Justi se dañó las muñecas con el cable que las estrujaba y se estropeó la venda que Lara había comenzado a ponerle, pero no logró hacer mucho más.
—¡¡Dios, pedazo de hijo de puta!! ¿¡Dónde mierda está!?
—Ya se fue.
—¿¡A dónde!? ¡Por favor Lara, necesito que me sueltes!
—A buscar a la flaca.
—¿Qué? No, no, no, no, Dios, no, él no tenía que ir solo, ¡no tenía que ir solo! Lara, necesito que me sueltes, ¡tenés que soltarme!
—No puedo soltarte Justi. Alan me odiaría si te dejo ir y te llega a pasar algo. Querés hacer que te maten. Tiene razón en eso.
—¿Y él? ¡Él también va a que lo maten, yendo solo! No tenía que ser así, por Dios santo, teníamos que ir juntos, Lara, ayudame, te lo ruego.
—Justi, no sabés en lo que te estás metiendo. Sé que pensás que podés ayudar, pero vos no conocés a esa gente, no conocés ese lugar, no sos de ese mundo. Alan sí. Si vas ahí puede que..., que seas su punto débil, ¿entendés?
—Alan necesita que le cubra las espaldas, Lara, tal vez todavía pueda alcanzarlo. Necesito ir. Nosotros la metimos en esto... Yo la metí en esto. Tengo que sacarla. Tengo que ir ahí y hacer por ella todo lo que pueda, no me importa el riesgo, voy a hacer lo que sea para recuperarla.
—Entiendo que la ames Justi, pero ella no te necesita muerto.
—Dios santo, Lara, cada minuto que pasa, cada segundo, ella está ahí, en las manos de esos tipos. No sé qué le van a hacer, no sé si va a salir viva. ¡Necesito ir allá, tengo hacer esto por ella! —dijo, con una desesperación que rayaba la necedad.
—Justi...
—Lara, Lara, solo decime esto... ¿Amaste a alguien alguna vez? ¿De verdad, con toda el alma?

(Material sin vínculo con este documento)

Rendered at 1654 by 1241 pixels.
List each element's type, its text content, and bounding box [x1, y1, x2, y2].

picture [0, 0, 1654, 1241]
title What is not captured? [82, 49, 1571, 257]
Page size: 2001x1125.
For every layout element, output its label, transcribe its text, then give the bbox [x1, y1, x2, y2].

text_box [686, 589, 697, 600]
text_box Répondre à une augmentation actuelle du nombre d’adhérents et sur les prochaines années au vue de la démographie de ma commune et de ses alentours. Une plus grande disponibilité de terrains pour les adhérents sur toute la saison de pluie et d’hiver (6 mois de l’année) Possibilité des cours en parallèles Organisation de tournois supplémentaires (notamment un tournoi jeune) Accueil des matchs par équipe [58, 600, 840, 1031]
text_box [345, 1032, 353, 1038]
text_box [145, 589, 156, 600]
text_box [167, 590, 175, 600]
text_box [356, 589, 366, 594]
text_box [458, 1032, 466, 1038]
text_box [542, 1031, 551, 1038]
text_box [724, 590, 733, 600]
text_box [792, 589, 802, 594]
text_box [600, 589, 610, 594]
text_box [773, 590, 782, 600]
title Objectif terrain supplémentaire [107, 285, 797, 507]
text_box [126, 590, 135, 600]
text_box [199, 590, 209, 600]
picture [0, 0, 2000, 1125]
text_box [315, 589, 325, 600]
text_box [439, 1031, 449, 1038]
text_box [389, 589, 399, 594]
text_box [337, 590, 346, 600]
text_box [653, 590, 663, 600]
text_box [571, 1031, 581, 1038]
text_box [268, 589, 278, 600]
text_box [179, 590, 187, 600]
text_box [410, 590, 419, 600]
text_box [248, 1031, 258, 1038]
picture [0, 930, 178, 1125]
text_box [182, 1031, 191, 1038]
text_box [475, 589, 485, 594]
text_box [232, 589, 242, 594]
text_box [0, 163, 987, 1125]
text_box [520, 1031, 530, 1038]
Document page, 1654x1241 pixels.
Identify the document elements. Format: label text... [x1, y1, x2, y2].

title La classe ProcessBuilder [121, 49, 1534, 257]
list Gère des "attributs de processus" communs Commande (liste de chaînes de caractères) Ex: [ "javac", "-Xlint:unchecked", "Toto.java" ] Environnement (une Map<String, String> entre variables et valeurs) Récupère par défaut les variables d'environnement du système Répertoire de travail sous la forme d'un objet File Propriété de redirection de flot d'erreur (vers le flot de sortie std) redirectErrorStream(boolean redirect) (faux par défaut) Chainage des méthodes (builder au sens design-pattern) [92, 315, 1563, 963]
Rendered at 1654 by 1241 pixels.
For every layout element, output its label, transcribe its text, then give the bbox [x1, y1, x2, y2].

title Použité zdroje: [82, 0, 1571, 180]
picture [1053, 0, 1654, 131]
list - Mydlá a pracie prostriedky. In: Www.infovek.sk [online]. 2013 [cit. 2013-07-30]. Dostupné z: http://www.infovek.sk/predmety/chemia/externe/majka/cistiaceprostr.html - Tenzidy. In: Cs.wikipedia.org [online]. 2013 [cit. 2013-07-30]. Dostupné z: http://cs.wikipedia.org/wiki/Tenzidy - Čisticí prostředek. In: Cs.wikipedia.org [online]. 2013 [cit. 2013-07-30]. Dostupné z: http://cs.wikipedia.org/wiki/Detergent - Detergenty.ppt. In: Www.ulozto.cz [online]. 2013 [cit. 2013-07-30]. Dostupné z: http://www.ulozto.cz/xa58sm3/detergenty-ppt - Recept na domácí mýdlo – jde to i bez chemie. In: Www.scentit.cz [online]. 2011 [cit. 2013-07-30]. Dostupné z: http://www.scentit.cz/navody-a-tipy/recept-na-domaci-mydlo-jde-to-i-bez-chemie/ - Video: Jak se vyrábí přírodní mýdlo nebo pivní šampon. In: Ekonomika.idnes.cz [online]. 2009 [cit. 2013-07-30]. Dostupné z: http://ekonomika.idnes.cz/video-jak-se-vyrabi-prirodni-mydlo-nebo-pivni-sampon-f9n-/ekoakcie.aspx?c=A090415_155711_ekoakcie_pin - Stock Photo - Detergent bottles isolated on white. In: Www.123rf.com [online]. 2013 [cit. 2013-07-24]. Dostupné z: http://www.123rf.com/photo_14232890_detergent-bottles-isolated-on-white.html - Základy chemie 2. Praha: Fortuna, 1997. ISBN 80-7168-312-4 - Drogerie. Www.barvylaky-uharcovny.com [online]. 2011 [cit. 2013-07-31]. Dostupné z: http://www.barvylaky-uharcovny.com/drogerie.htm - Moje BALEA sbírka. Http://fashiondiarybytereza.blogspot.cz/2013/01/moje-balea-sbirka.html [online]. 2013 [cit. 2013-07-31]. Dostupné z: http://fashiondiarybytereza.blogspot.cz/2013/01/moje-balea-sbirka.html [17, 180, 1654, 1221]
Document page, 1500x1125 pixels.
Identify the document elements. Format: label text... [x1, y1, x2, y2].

Lara lo observó con una mirada brillante y la garganta anudada. Suspiró mientras veía imágenes tras sus párpados cerrados, y las sentía en su corazón. Asintió.
—Entonces sabés de lo que hablo... Me entendés. Jamás permitirías que algo le pase a esa persona, ¿no? Harías todo lo que pudieras para ayudarla. —Lara apretó los ojos aun más y dejó escapar una gruesa lágrima. Después la limpió con el dorso de la mano—. Lo harías por amor... Y por Alan. Él también fue a que lo maten, así, solo. Teníamos que ir juntos. Necesito alcanzarlo.
—Es demasiado peligroso...
—Ya lo sé.
Lara pareció dudarlo. Alan estaría absolutamente destruido si le llegaba a pasar algo a Justi, y ella jamás se perdonaría. Pero menos se perdonaría si llegaba a perder a su amigo. Prefería verlo triste que muerto. Tomó una bocanada de aire. No había mucho tiempo para pensar. Alan ya estaba yendo para allá. Se dispuso a soltarlo.
—Pero tenés razón... Ellos no te quieren a vos, después de todo. Lo quieren a él. Si te dejo ir, tenés que jurarme algo —dijo, inclinándose sobre él, con una mano en su mejilla y una penetrante mirada clavada en la suya—. Jurame que lo vas a proteger. Por favor. Y que lo vas a traer de vuelta. Sacá de ahí a tu novia, pero no permitas que vaya a buscar a Lu también... Si se ven, alguno de los dos va a terminar muerto, y no..., no quiero ni imaginarlo —concluyó Lara casi en un sollozo. Justi asintió con nerviosismo mientras tragaba saliva y veía esos ojos llenos de lágrimas acercarse a los suyos—. Él te ama muchísimo Justi. Sé que te lo dijo, pero no sé si lo entendés... Él moriría por vos. Por favor, si lo apreciás aunque sea un poco, no permitas que se encuentre con Lu... No quiero perderlo. Traémelo de vuelta.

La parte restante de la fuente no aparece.